A decisão dos desembargadores José Carlos Malta Marques, Orlando Manso, Otávio Praxedes e Edvaldo Bandeira Rios, que integram a Câmara, foi anunciada durante o pleno desta quarta-feira (14). Eles rejeitaram o recurso impetrado pelos advogados de defesa dos acusados de envolvimento no crime, que pedia a anulação da pronúncia. No inquérito, os três acusados são denunciados por homicídio qualificado por motivo fútil e por ter sido praticado sem possibilidade de defesa da vítima.
Além de Antônio Garrote da Silva Filho, foram acusados de participação no assassinato Paulo José Leite Teixeira, o ‘Paulinho do Cartório’, e Juliano Teixeira Balbino, sendo este a pessoa que teria efetuado os disparos contra o estudante morto.

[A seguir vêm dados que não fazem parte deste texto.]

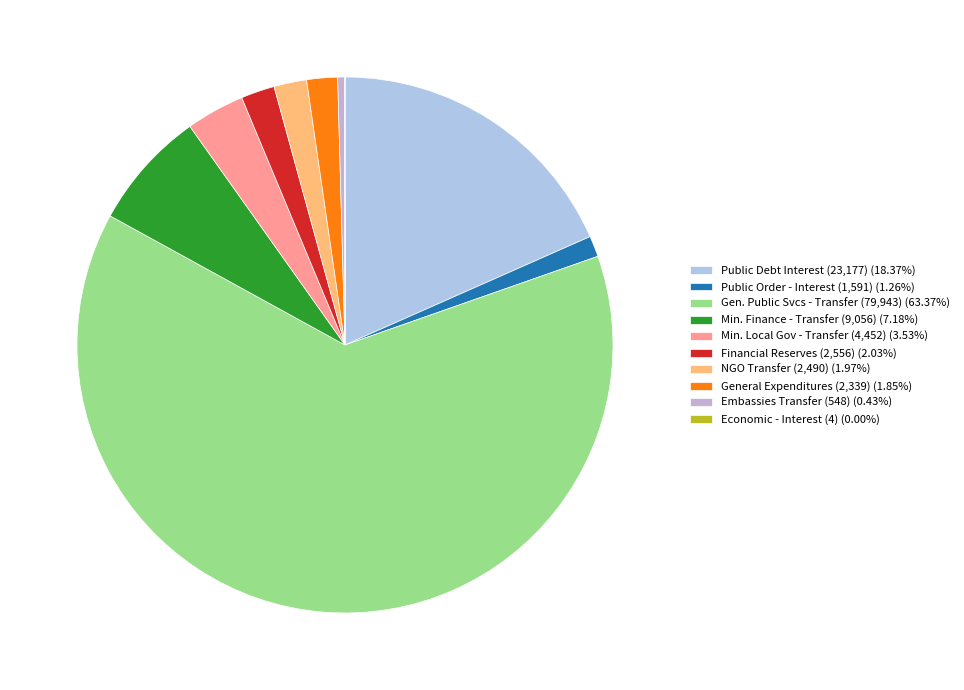

Rank the categories by value from highest to lowest.

General public services - Transfer, Public Debt Interest Payments, Ministry of Finance & Planning - Transfer, Ministry of Local Government - Transfer, Financial Reserves - Transfer, Non Governmental Organization - Transfer, General Expenditures - Transfer, Public order and safety - Interest, Embassies - Transfer, Economic affairs - Interest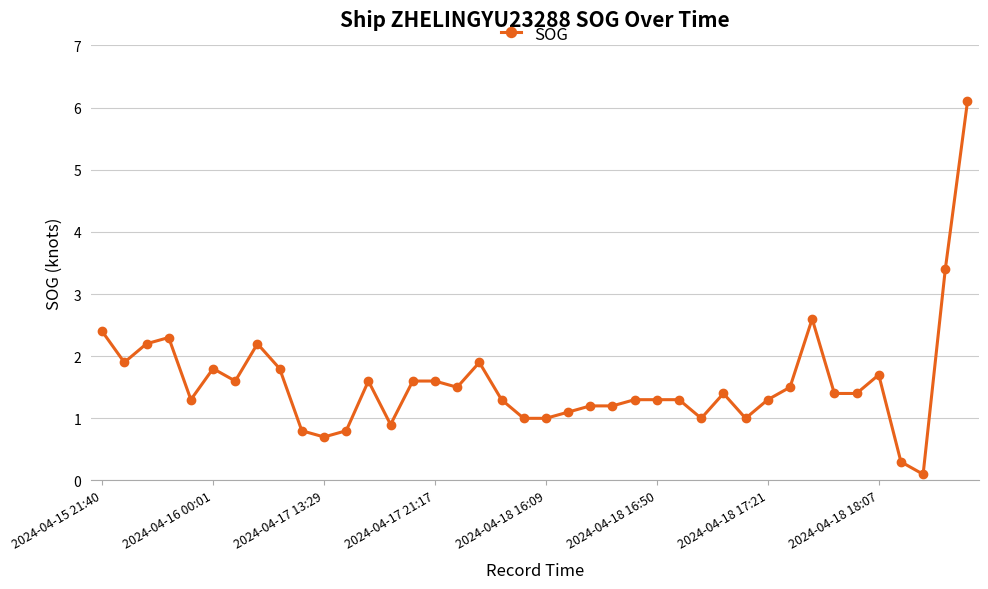

What is the greatest value displayed?

6.1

O relator do recurso, desembargador Orlando Monteiro Cavalcanti Manso, entendeu que havia a presença de indícios de autoria suficientes a justificar a manutenção da decisão de pronúncia dos réus. “Na sentença o magistrado se houve com prudente determinação como exige a lei processual. E fundamenta seu convencimento de forma clara, jurídica e consciente”, declarou o relator.
A defesa havia apresentando recurso pedindo a despronúncia dos acusados, alegando que o recorrente Antônio Garrote da Silva Filho não mantinha qualquer tipo de inimizade com a vítima que motivasse a prática do delito. Em relação aos demais réus, não havia indícios consistentes que justificassem a prnúncia.

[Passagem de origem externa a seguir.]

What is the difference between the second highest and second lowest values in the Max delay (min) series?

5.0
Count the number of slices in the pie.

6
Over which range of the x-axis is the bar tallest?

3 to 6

Em depoimento, os acusados afirmaram que estavam na cidade de Arapiraca no dia do crime. A testemunha ocular do caso forneceu declarações que ajudaram a esclarecer o delito. Em uma dos relatos apresentados afirmou que Juliano Ribeiro Balbino foi o autor dos disparos. Além dele, parentes da vítima acusam os três réus de serem responsáveis pelo assassinato.
O crime
Diego Santana de Florêncio, de 23 anos, foi morto a tiros de pistola 380, que atingiram a cabeça e o tórax da vítima. O crime ocorreu em 23 de junho 2007, na cidade de Palmeira dos Índios, no momento em que o estudante retornava para casa após ter saído para lanchar na companhia de um amigo. A vítima chegou a ser socorrida para o Hospital Santa Rita, mas não resistiu aos ferimentos e faleceu.
Os acusados do crime chegaram a ser presos no dia 11 de janeiro de 2008 e soltos 14 dias depois. Após a morte do analista de sistemas, familiares de Diego, morto a tiros de pistola, disseram temer pela não punição para os acusados, pois eles eram de famílias influentes na região.